Thirdly, there is no evidence of need. Following the success of campaigns such as Help Us, Help You, we have seen the public seek medical attention for symptoms that might be cancer, while cancer referrals from GPs have been at record levels since March. At the same time, the NHS has been delivering high-quality and innovative solutions to improve cancer care and treatment. We have announced funding for elective recovery, including cancer services, of £2 billion this year and £8 billion over the next three years, which will increase activity and deliver millions more checks, scans, procedures and treatments. We will continue to publish and review the monthly official statistics to monitor progress.

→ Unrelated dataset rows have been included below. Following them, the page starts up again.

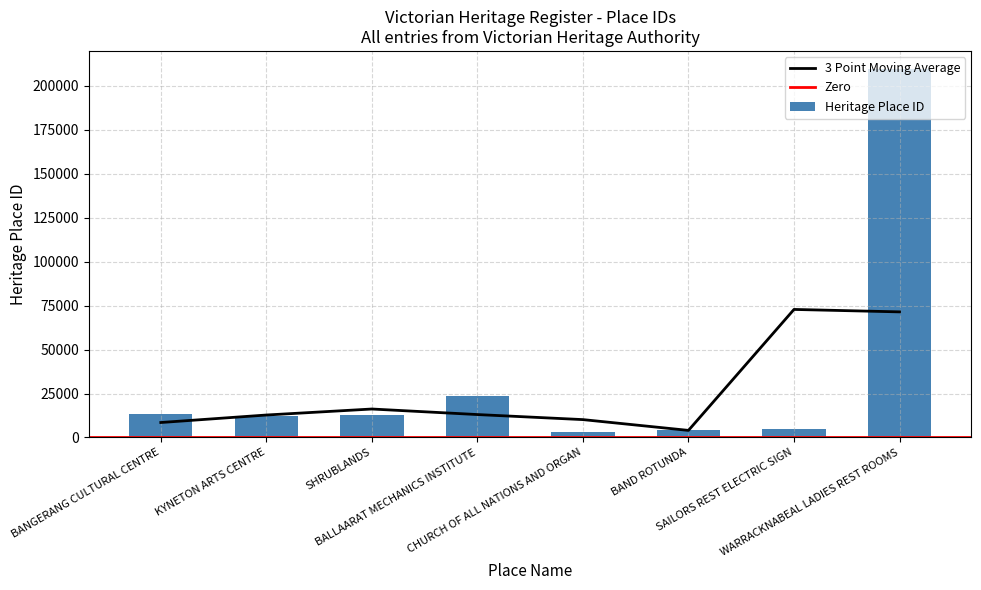

What is the approximate value at SAILORS REST ELECTRIC SIGN?

4953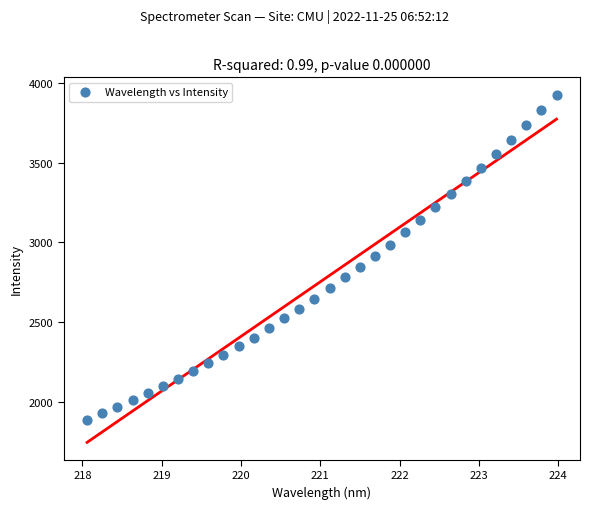

What is the range of X values (max minus min)?

5.9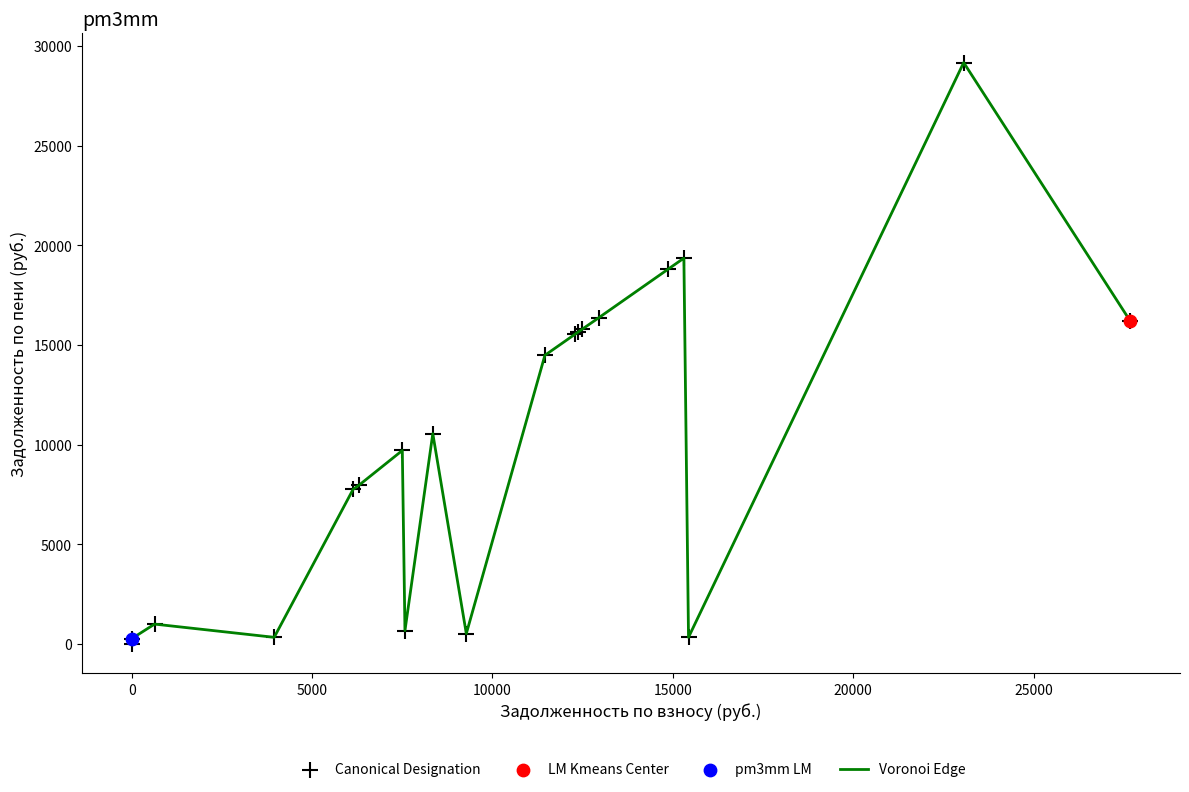

What is the greatest value displayed?

29170.7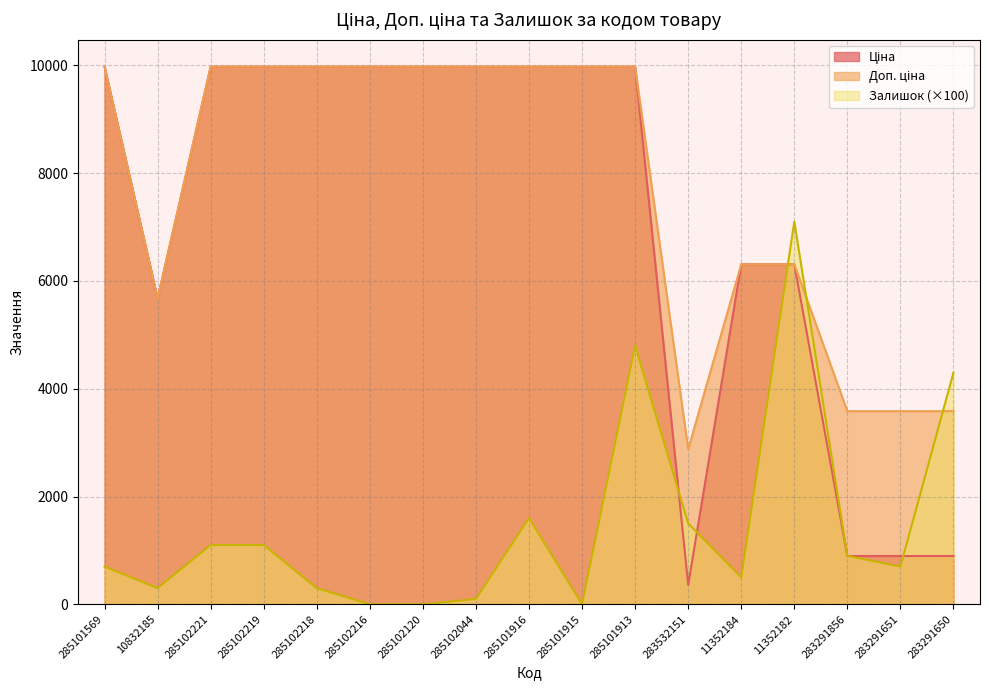

What position from the right is 283291651?

2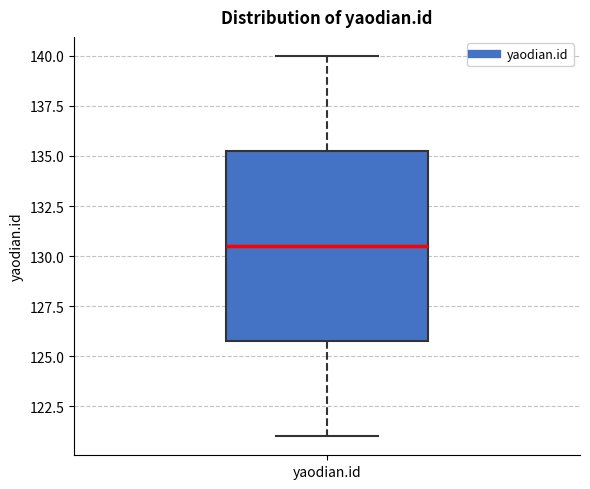

Transcribe this box plot: give where the median line is, the range the box spans, and where the two whiskers end, as read against the y-axis. The values are not printed on the chart, so give them approximately, as read against the axis.

median 130.5, box 126.0 to 135.5, whiskers 121.0 to 140.0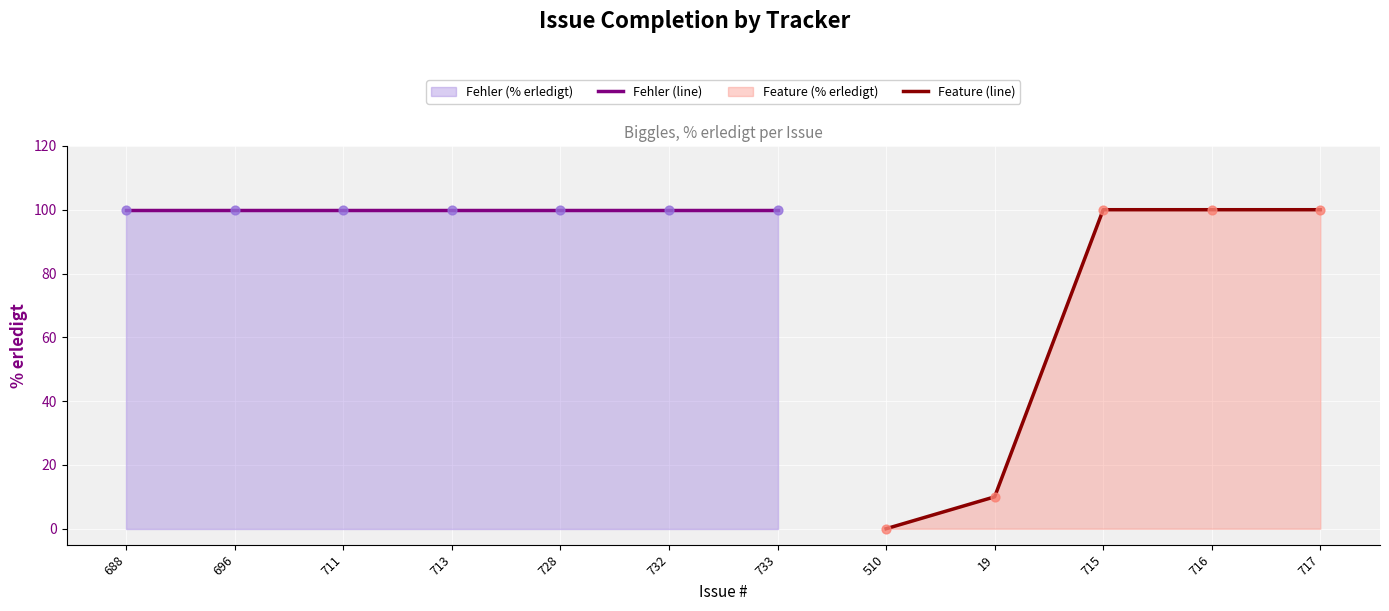

At how many categories does at least one series exceed 56?

10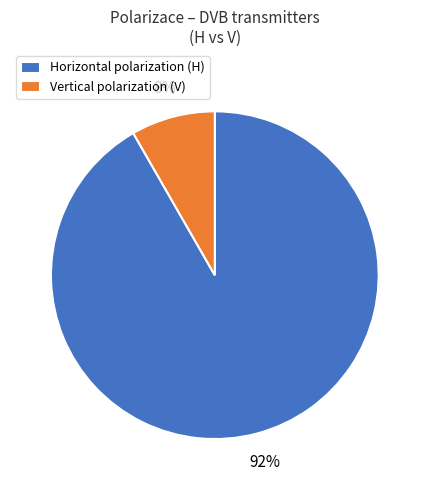

What is the largest slice in the pie chart?

Horizontal polarization (H)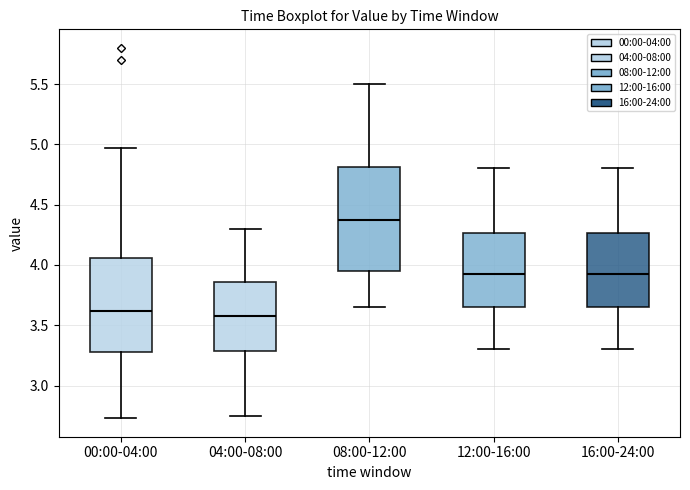

Reading left to right, read every box against the y-axis: the position of its median line, the range the box covers, and the ends of its whiskers. The values are not printed on the chart, so give them approximately, as read against the axis.

00:00-04:00: median 3.60, box 3.30 to 4.05, whiskers 2.75 to 4.95
04:00-08:00: median 3.60, box 3.30 to 3.85, whiskers 2.75 to 4.30
08:00-12:00: median 4.40, box 3.95 to 4.80, whiskers 3.65 to 5.50
12:00-16:00: median 3.95, box 3.65 to 4.25, whiskers 3.30 to 4.80
16:00-24:00: median 3.95, box 3.65 to 4.25, whiskers 3.30 to 4.80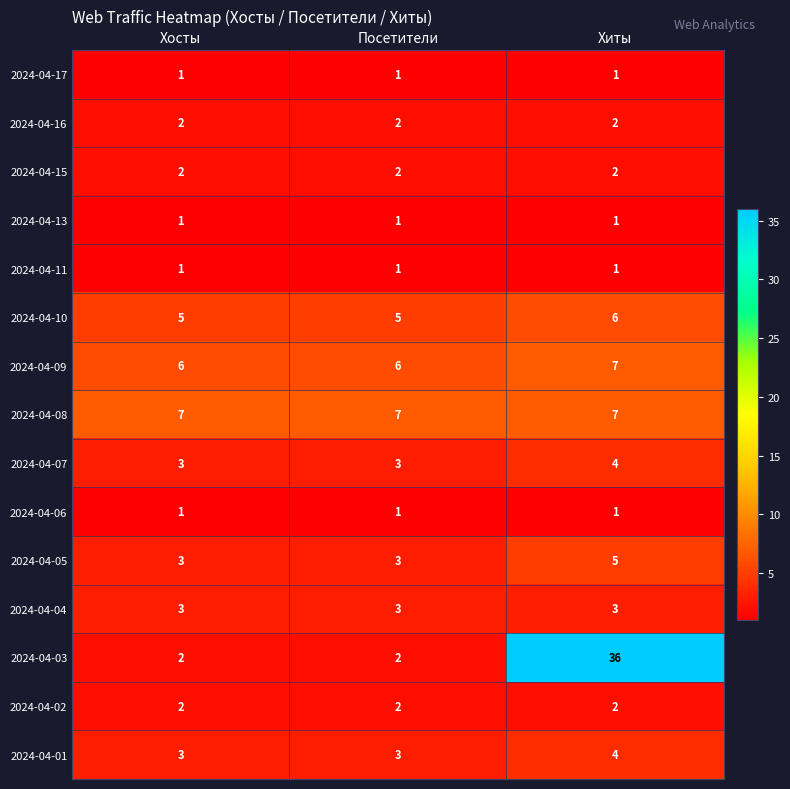

What is the maximum value shown in the chart?

36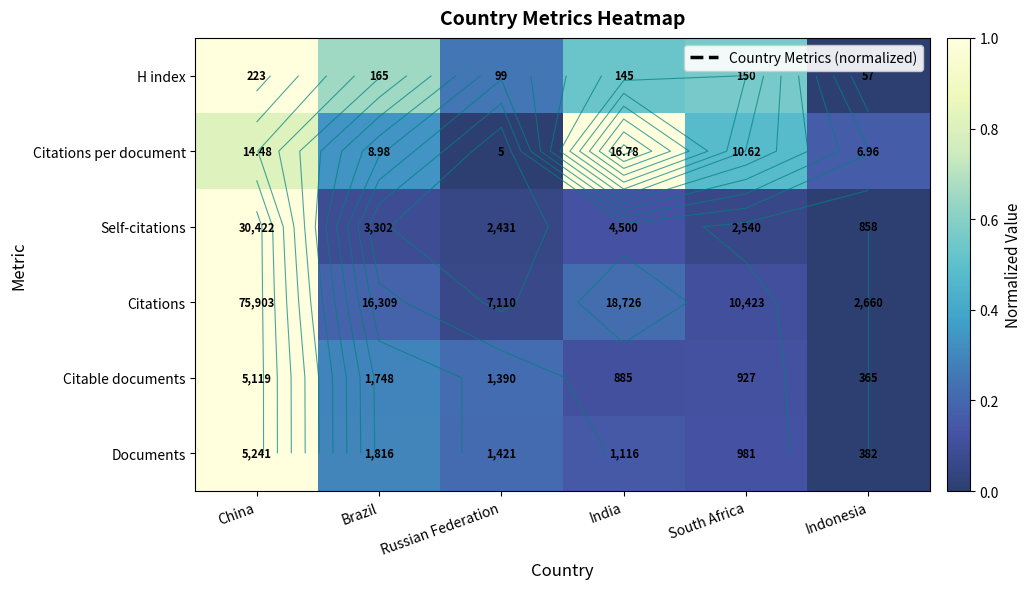

At which category does the chart reach its minimum across all series?

Indonesia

Finally, on the request for the Secretary of State to publish a report every six months on the actions taken to reduce the number of patients awaiting cancer treatment, I should state that the NHS has already undertaken extensive work to reduce the number of patients waiting for treatment and to continue progress in delivering the long-term plan ambitions for cancer. We will publish the elective recovery delivery plan later this year, which will set out how the NHS will deliver increased elective capacity and how cancer patients will be prioritised for access.

Furthermore, the NHS cancer programme already regularly reports on progress through both NHSEI and DHSC governance structures, through publication of monthly data on cancer waiting times and through regular communications products. We would therefore argue that the new clause is duplicative. While I assure the Committee that we are taking urgent action to reduce cancer waiting lists, we consider the new clause to be unnecessary.

Photo of Alex Norris Alex Norris Shadow Minister (Health and Social Care)

I am grateful for that answer, which reflects the current difference in public policy between the Government and the Opposition. At oral questions to the Health Secretary, I always ask and will continue to ask whether the Government’s position is that the current plans and status will be sufficient to meet the challenges and the backlog—we think they are not. While the system was overheated before the pandemic, it has been distressed by the last 18 months. We do not think that asking that system to meet both emergent and old problems will work. However, that is probably a point for oral questions and future debates, rather than this Public Bill Committee. On that basis, I will withdraw the clause.

As we are coming to the end of the debate, I might gently say to the Minister, on his point that the Government do not make predictions because they might be unhelpful in the future, that it feels as if, every time he goes on the news, the Health Secretary puts waiting lists up by another million in an extraordinary attempt to manage expectations. Was it 13 million last time? It just goes up and up. I do not think it is quite fair to say that Ministers do not do that—the Health Secretary, at least, certainly does. Nevertheless, that is no reason not to withdraw the clause, and I therefore beg to ask leave to withdraw the clause.

Clause, by leave, withdrawn.

Ordered, That further consideration be now adjourned. —(Steve Double.)

Adjourned till Tuesday 2 November at twenty-five minutes past Nine o’clock.